6 quarts hot water
5 pounds ice
1 pound kosher salt
1 13- to14-pound turkey thoroughly thawed, giblets removed
1 pound dark brown sugar
4 to 4 1/4 gallons peanut oil
Brine the turkey: Put the hot water, salt, and brown sugar in a 5-gallon upright drink cooler and stir until the salt and sugar dissolve completely. Add the ice and stir until the mixture is cool.
Gently lower the turkey into the container. If necessary, weigh down the bird to ensure that it is fully immersed in the brine. Cover and set in a cool place for 8 to 16 hours.
Prepare a Turkey Derrick.
Fry the turkey: Insert the lifter spindle in the turkey cavity, legs up and wings/breast down. You may need to tie the wings in with cotton butcher’s twine to keep them from flopping out and getting caught on the pot edge.
In your kitchen sink, lower the turkey and spindle down into the empty pot you’ll be frying in and fill it with water, one gallon at a time, until the bird is just covered.
Remove the spindle and turkey, then mark the water fill level from the top edge of the pot so you know how much oil will be needed. Pour out the water and dry the pot thoroughly.
Out at your base of operations, clip the carabiner to the top of the lifter spindle, suspending the turkey about 30 inches above the burner surface.
Set the empty pot on the burner unit, attach the thermometer to the side of the pot, and fill with the peanut oil to the measured level; the thermometer tip must be immersed in the oil; do not overfill.
Following the instruction manual carefully, light the gas burner and adjust the gas and air flow; do not put a lid on the pot. Have a seat and wait for the oil to reach 250 degrees Fahrenheit.
When the oil reaches 250 degrees Fahrenheit, untie the cord from the cleat and slowly lower the turkey into the hot oil; don’t hurry this. Quickly dropping the turkey in is dangerous, and it lowers the oil temperature dramatically, which is not good.

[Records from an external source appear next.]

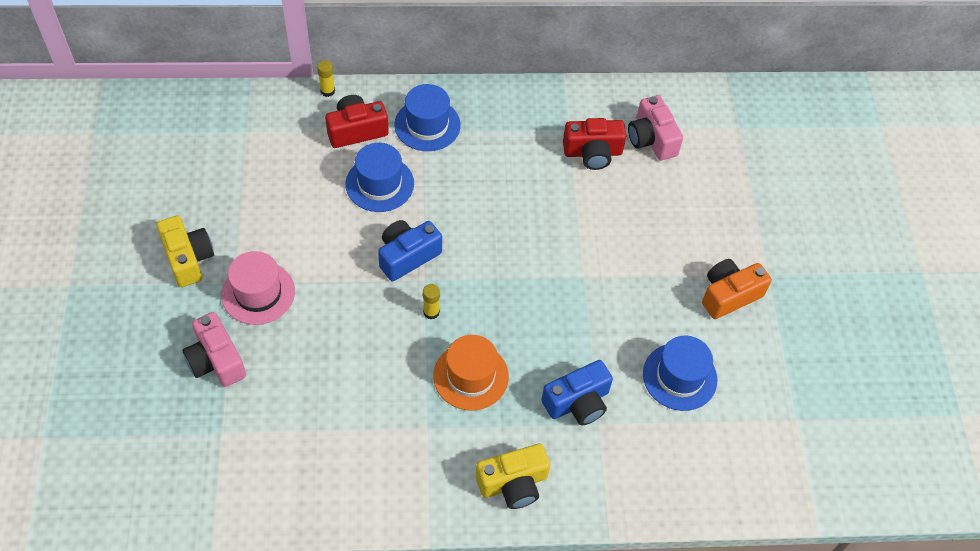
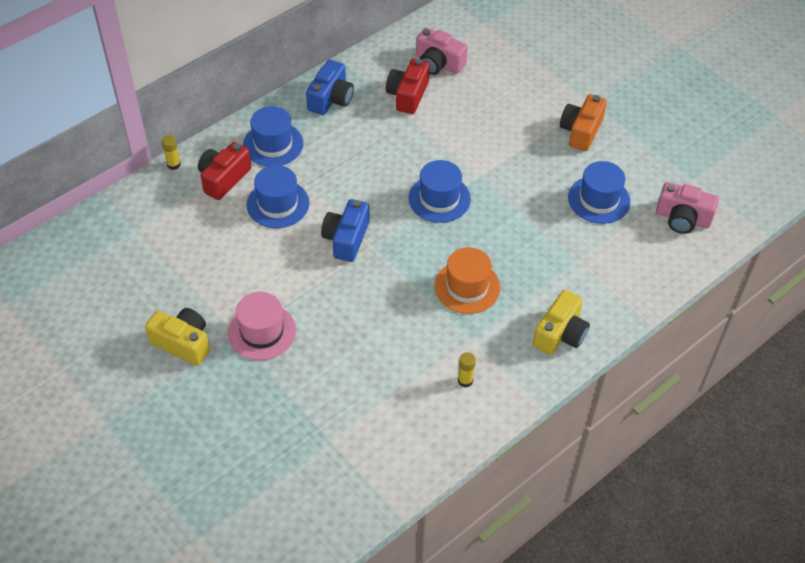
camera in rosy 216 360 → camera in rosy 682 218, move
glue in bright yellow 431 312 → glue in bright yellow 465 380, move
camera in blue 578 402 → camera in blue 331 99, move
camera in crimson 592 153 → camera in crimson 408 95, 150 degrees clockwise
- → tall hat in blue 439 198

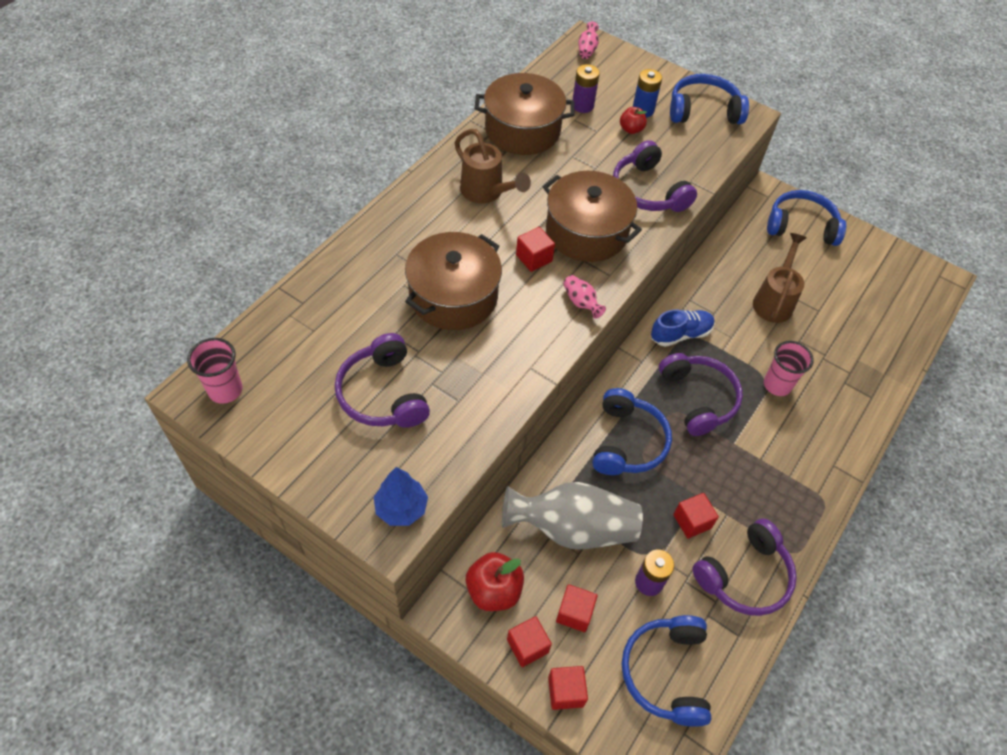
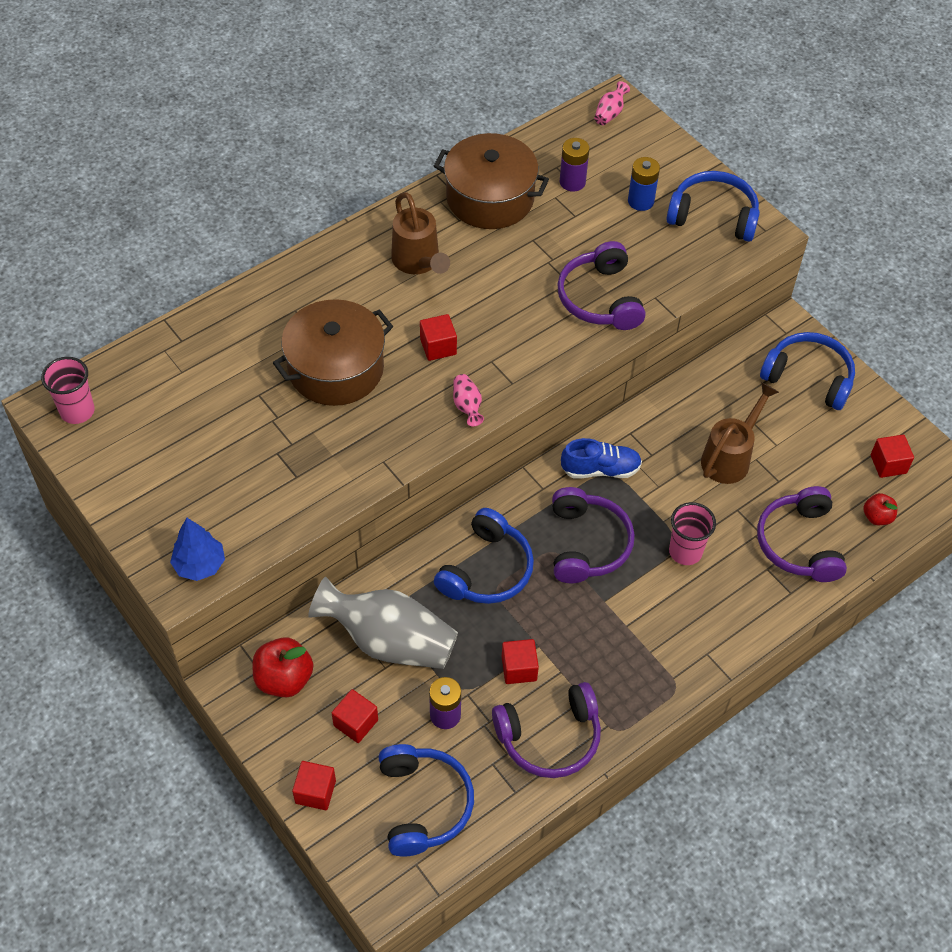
headphones in royal purple 383 394 → headphones in royal purple 799 543, move
block in crimson 527 646 → block in crimson 888 464, move
pot in russet 587 232 → -
apple in crimson 631 129 → apple in crimson 877 517, move
headphones in blue 666 672 → headphones in blue 423 804, 150 degrees clockwise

When the base of the lifter spindle touches the bottom of the pot, raise it 1 inch, and securely tie off the cord on the cleat.
Raise the burner heat to bring the oil up to 350°F, then set the timer for 30 minutes—and do not leave the pot.

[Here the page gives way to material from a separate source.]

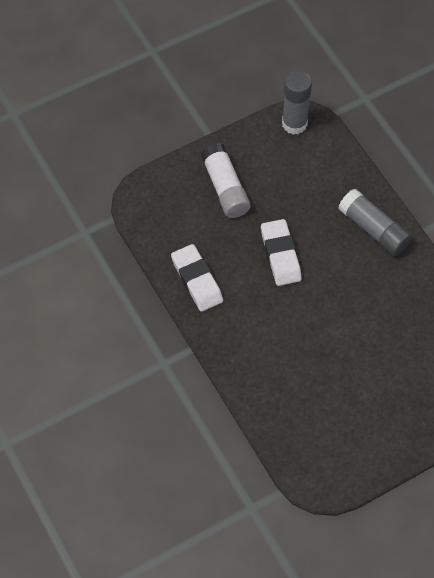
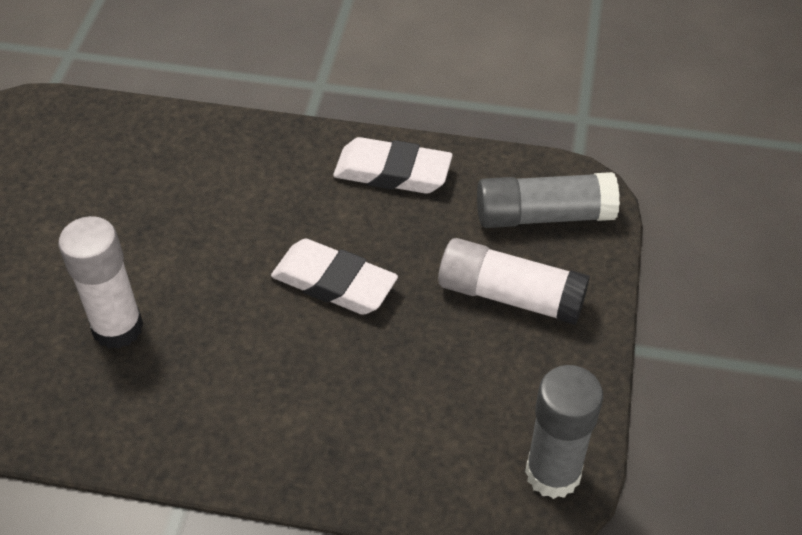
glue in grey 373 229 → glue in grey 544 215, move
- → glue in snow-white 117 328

Closely monitor the oil temperature: It will start to climb above 350 degrees as moisture cooks out of the turkey; reduce the gas flow accordingly to keep at 350 degrees. This is important. Letting the temp to go higher can result in a dangerous inferno.

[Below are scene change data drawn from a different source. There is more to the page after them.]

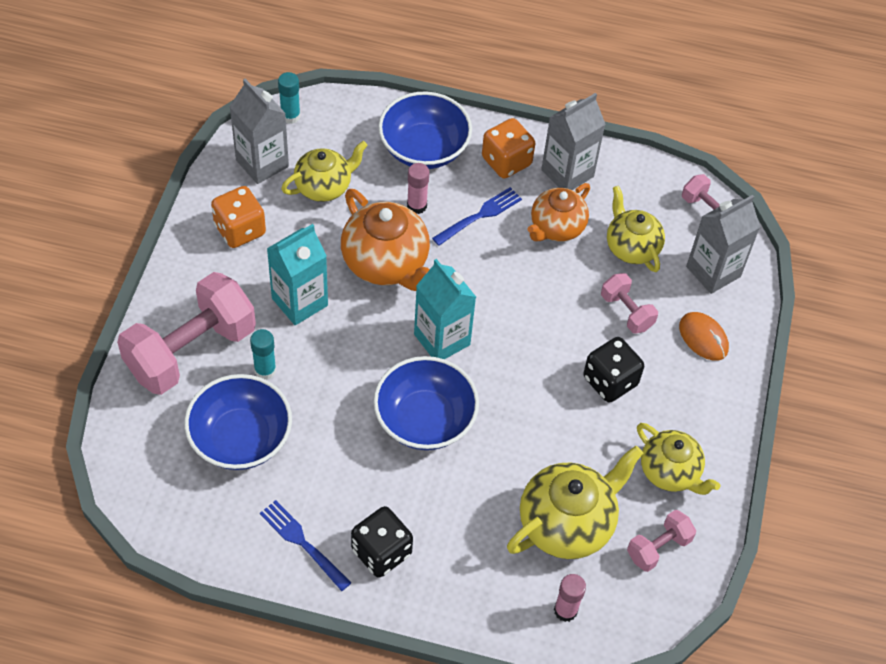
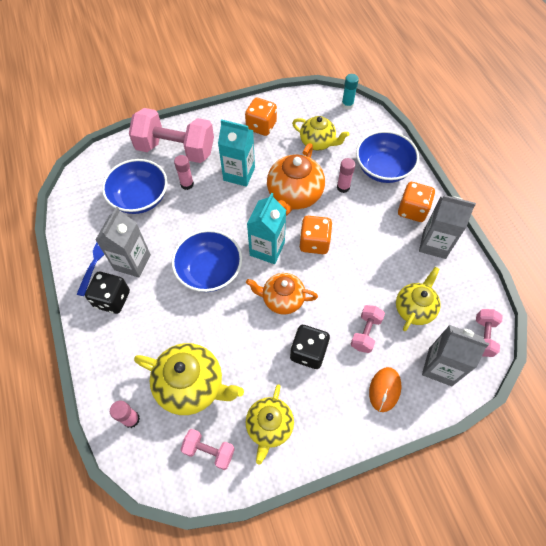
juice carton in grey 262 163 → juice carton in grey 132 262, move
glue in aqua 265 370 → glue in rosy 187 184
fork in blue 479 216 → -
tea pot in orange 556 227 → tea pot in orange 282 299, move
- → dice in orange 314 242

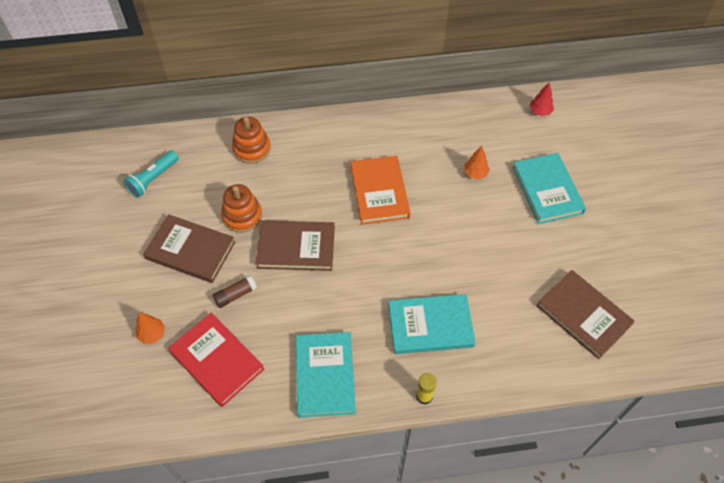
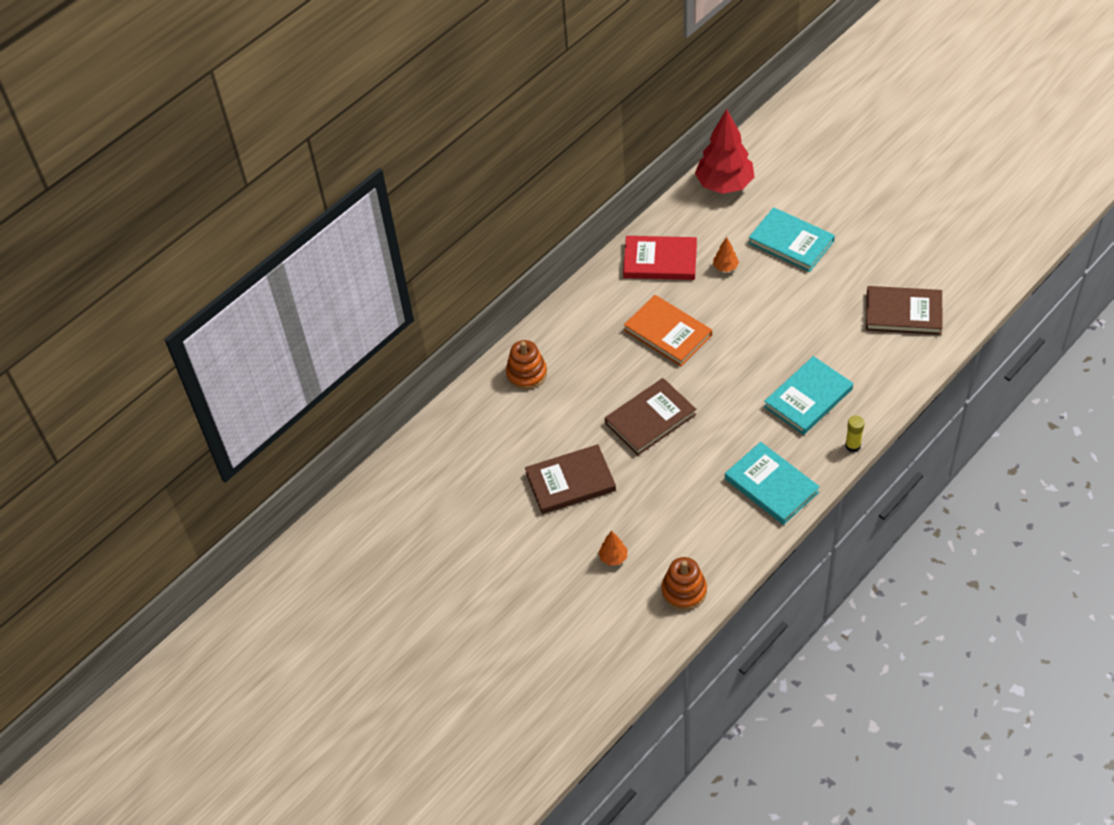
torch in aqua 153 179 → -
hardback in crimson 217 360 → hardback in crimson 660 260, move
glue in russet 235 295 → -
stacking toy in orange 242 216 → stacking toy in orange 684 591, move
toy tree in crimson 540 112 → toy tree in crimson 724 185, x2.35

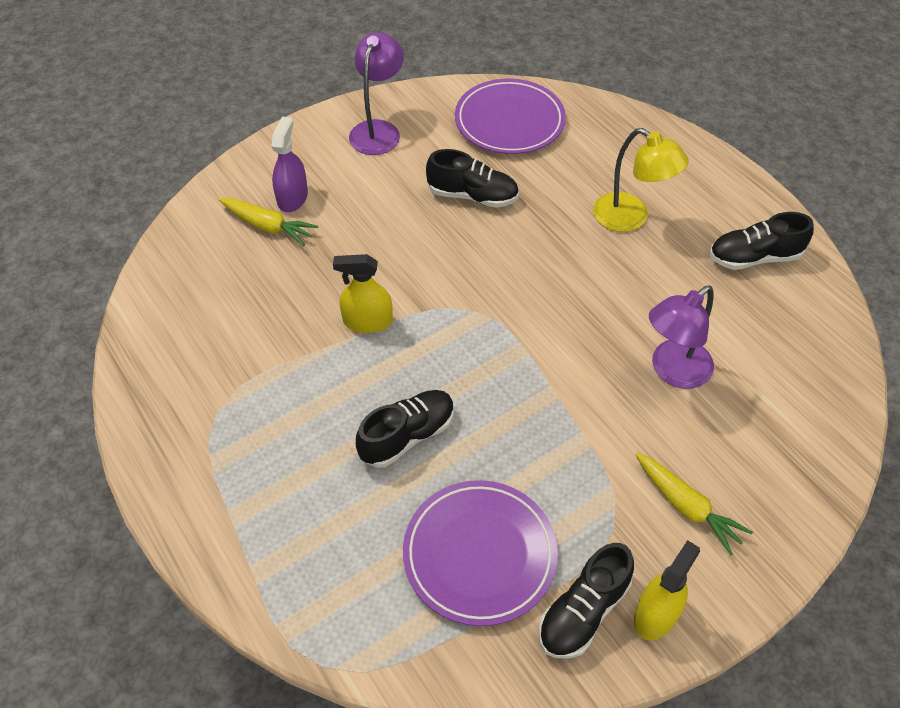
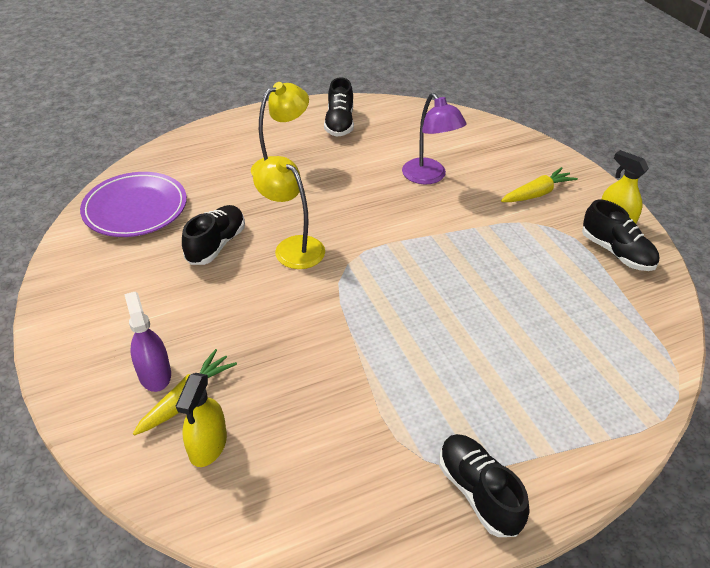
sprayer in royal purple 292 198 → sprayer in royal purple 154 374, 45 degrees clockwise
sprayer in bright yellow 367 321 → sprayer in bright yellow 208 445, move
lamp in royal purple 378 130 → -
sneaker in black 407 436 → sneaker in black 478 492, move
flat dish in royal purple 479 554 → -
- → lamp in bright yellow 292 247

After 30 minutes, untie the cord from the cleat, raise the turkey out of the oil, tie off the cord, and insert an instant-read meat thermometer.
The turkey will be ready to remove when the internal temp is 151 degrees Fahrenheit: Take a reading at the breast, thigh, and leg to be sure all parts of the bird have reached 151 degrees Fahrenheit.
When the turkey has reached 151 degrees, raise it well above the pot and securely tie off the cord at the cleat. Turn off the gas supply and put the lid on the pot.
Set the timer for 30 minutes and have a seat. Do not leave your base of operations; you want to defend your bird from hungry animals (and neighbors?), and it is still cooking.
Carryover heat will raise the temperature to an ideal 161 degrees—perfect golden doneness. Continue to keep everyone away even though the flames have been extinguished; the oil is still very hot.
When the turkey has reached 161°F, lower the turkey to rest upon the pot lid and unclip the carabiner from the spindle; hook a heavy coat hanger through the top of the spindle and lift the turkey away to a kitchen full of awestruck family and friends.
When the oil has cooled to below 80 degrees Fahrenheit, remove the lid and filter the oil back into its original containers; it may be used once more. To dispose of the oil, take it to a local collection point for recycling as biodiesel fuel.